Have you ever experienced COVID-19 symptoms, but after several tests, the results keep coming back negative? This isn’t uncommon.
False negatives: Doctors are finding that a negative COVID-19 test can’t always be trusted.
- “With any variant, someone could show up with a negative test for the first two days of symptoms, potentially, and then turn positive maybe on the third or fourth day,” said Dr. Emily Volk, president of the College of American Pathologists, according to the American Medical Association.

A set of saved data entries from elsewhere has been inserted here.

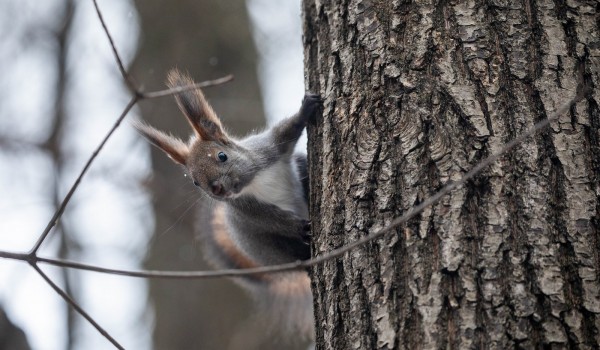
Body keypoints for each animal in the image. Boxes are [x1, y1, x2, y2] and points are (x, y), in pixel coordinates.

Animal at [131, 69, 318, 344]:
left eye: (222, 156)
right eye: (195, 182)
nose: (217, 189)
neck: (252, 182)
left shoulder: (267, 149)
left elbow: (286, 132)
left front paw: (306, 110)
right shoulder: (245, 207)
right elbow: (272, 219)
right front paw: (299, 227)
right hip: (268, 248)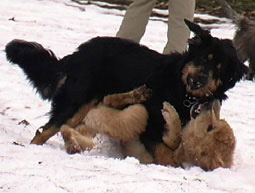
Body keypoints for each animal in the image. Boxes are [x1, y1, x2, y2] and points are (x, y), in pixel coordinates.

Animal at [5, 20, 245, 155]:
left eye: (220, 69)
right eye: (204, 59)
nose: (201, 79)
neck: (184, 91)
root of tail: (78, 53)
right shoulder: (151, 126)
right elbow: (164, 150)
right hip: (75, 104)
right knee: (45, 130)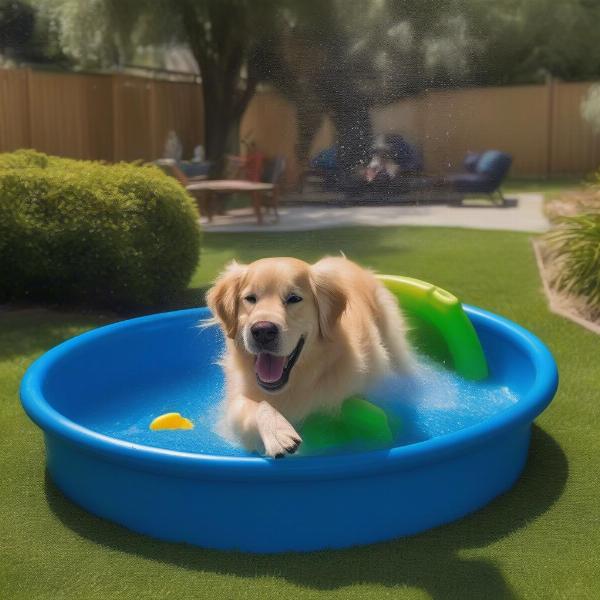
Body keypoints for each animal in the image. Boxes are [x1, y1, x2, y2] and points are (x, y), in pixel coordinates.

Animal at [207, 255, 412, 458]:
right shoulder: (237, 398)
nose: (263, 331)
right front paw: (278, 433)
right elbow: (251, 406)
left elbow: (363, 410)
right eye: (250, 298)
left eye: (294, 299)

- Volk’s advice is to wait at least five days after exposure to do a rapid test. If you have recently been in a large group of people, and are beginning to feel unwell, she suggests a PCR test for more accurate results.
- McGill University in Canada states that rapid tests are more likely to miss the omicron variant, compared with any other variant.
Why do false negatives happen? A researcher at Rutgers University says that “after the first week of infection, there is a decline in virus shedding in the respiratory tract, where tests can become falsely negative.”
- In other words, the Centers for Disease Control and Prevention say that a negative COVID-19 test doesn’t always mean the virus isn’t there — it just means the test hasn’t detected it.
- Rutgers also says to trust a doctor’s advice over the results of a rapid test.
What about false positives? McGill University says that these are very rare, only happening 0.05% of the time.
- If you have a positive test, accompanied with COVID-19 symptoms, it is safe to say you have the virus and should follow CDC guidelines.